Extrait du document:
◆ ◆ ◆ ◆ ◆ ◆ ◆

Lorsque l’inspiration a baissé pavillon pour de bon, c’est le genre de courrier qui revigore le chroniqueur. Le sujet qui lui tombe tout cuit dans la plume, écrit d’avance ou presque. Enfin, du moins, le croyait-il, le chroniqueur. Explications.
Le mail en question a été glissé dans la boîte le mercredi 26 octobre. Il annonce le lancement d’un nouveau site communautaire. Autour d’un thème unique et exclusif : l’art subtil de remettre systématiquement au lendemain ce que l’on peut faire le jour même. J’ai cité la procrastination. Cela tombait bien : le chroniqueur est un ardent adepte de cette pratique. Dont il abuse même parfois, au point de faire sienne la devise : « Procrastiner, j’arrête demain. »
Le courrier électronique avait d’autant plus de chances d’attirer son attention que la discipline devait y être présentée sous un jour différent. Car faites l’expérience. Tapez « procrastination » dans Google, et passé les définitions de rigueur sur Wikipédia, partout l’exercice y est décrit comme une maladie : « Cinq trucs pour éviter de procrastiner au travail » (http://goo.gl/hPy6E) ; « Guérir de la procrastination » sur Depressionnerveuse.fr (http://goo.gl/E0AT4)… Et tout à l’avenant.
« Il est grand temps de montrer les aspects positifs de cette attitude », proclamait à l’inverse le communiqué. Rappelant au passage que si Roméo avait remis au lendemain son geste fatal, les deux amants de Vérone auraient pu finir leurs jours ensemble…
Bref, je n’avais qu’à cliquer sur le lien – Demaincestbienaussi.com – pour accomplir mon devoir chronique. Sauf que, catastrophe : à l’adresse indiquée, rien d’autre qu’une page couverte de hiéroglyphes. Je n’avais pas vu la date de lancement : le 25 mars 2010 ! Repoussée sûrement de jour en jour. Reste alors un mystère : comment ce mail est-il arrivé dans ma boîte un an et demi plus tard ? Le Rouletabille qui sommeille en chaque chroniqueur a promis de mener l’enquête. Il commence demain.

◆ ◆ ◆ ◆ ◆ ◆ ◆

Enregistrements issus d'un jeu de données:
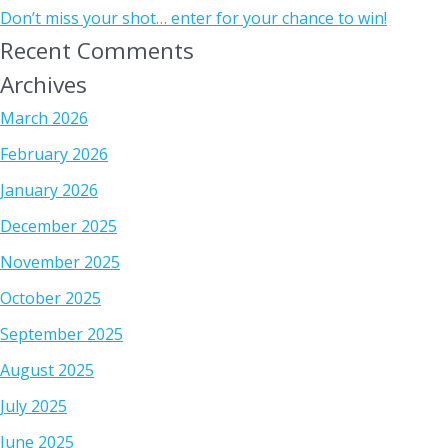
Don’t miss your shot… enter for your chance to win!
Recent Comments
Archives
March 2026
February 2026
January 2026
December 2025
November 2025
October 2025
September 2025
August 2025
July 2025
June 2025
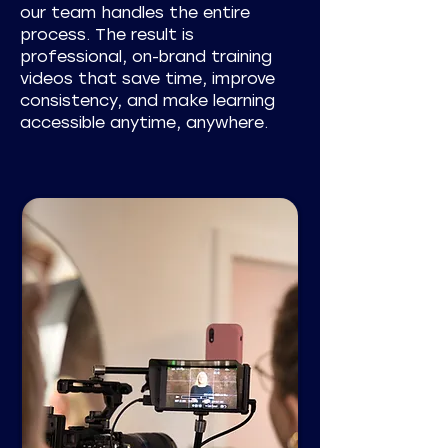
our team handles the entire
process. The result is
professional, on-brand training
videos that save time, improve
consistency, and make learning
accessible anytime, anywhere.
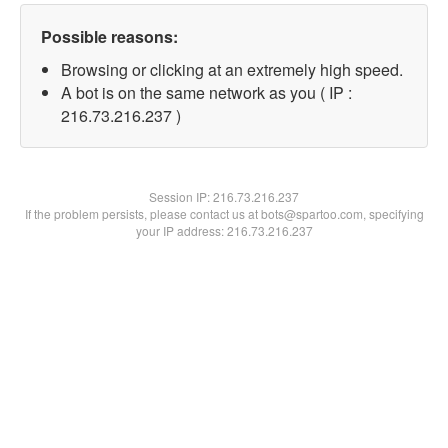
Possible reasons:
Browsing or clicking at an extremely high speed.
A bot is on the same network as you ( IP :
216.73.216.237 )
Session IP:
216.73.216.237
If the problem persists, please contact us at bots@spartoo.com, specifying
your IP address: 216.73.216.237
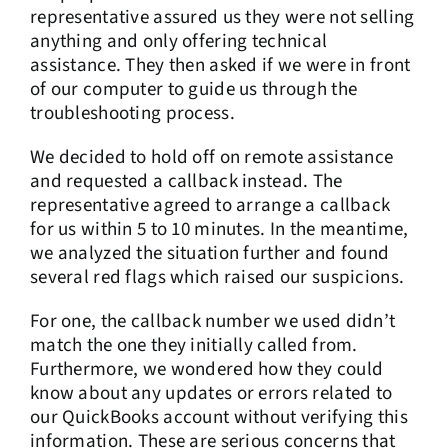
representative assured us they were not selling
anything and only offering technical
assistance. They then asked if we were in front
of our computer to guide us through the
troubleshooting process.
We decided to hold off on remote assistance
and requested a callback instead. The
representative agreed to arrange a callback
for us within 5 to 10 minutes. In the meantime,
we analyzed the situation further and found
several red flags which raised our suspicions.
For one, the callback number we used didn’t
match the one they initially called from.
Furthermore, we wondered how they could
know about any updates or errors related to
our QuickBooks account without verifying this
information. These are serious concerns that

◆ ◆ ◆ ◆ ◆ ◆ ◆

Travail à faire:
1/ Recopiez le passage de la chronique sur la procrastination qui commence par « Lorsque l’inspiration a » et se termine par « le chroniqueur. Explications. ».
2/ Relevez toutes les adresses de sites web écrites dans la chronique sur la procrastination, liens et noms de domaine compris.

Réponses:
1/
Lorsque l’inspiration a baissé pavillon pour de bon, c’est le genre de courrier qui revigore le chroniqueur. Le sujet qui lui tombe tout cuit dans la plume, écrit d’avance ou presque. Enfin, du moins, le croyait-il, le chroniqueur. Explications.

2/
http://goo.gl/hPy6E
http://goo.gl/E0AT4
Depressionnerveuse.fr
Demaincestbienaussi.com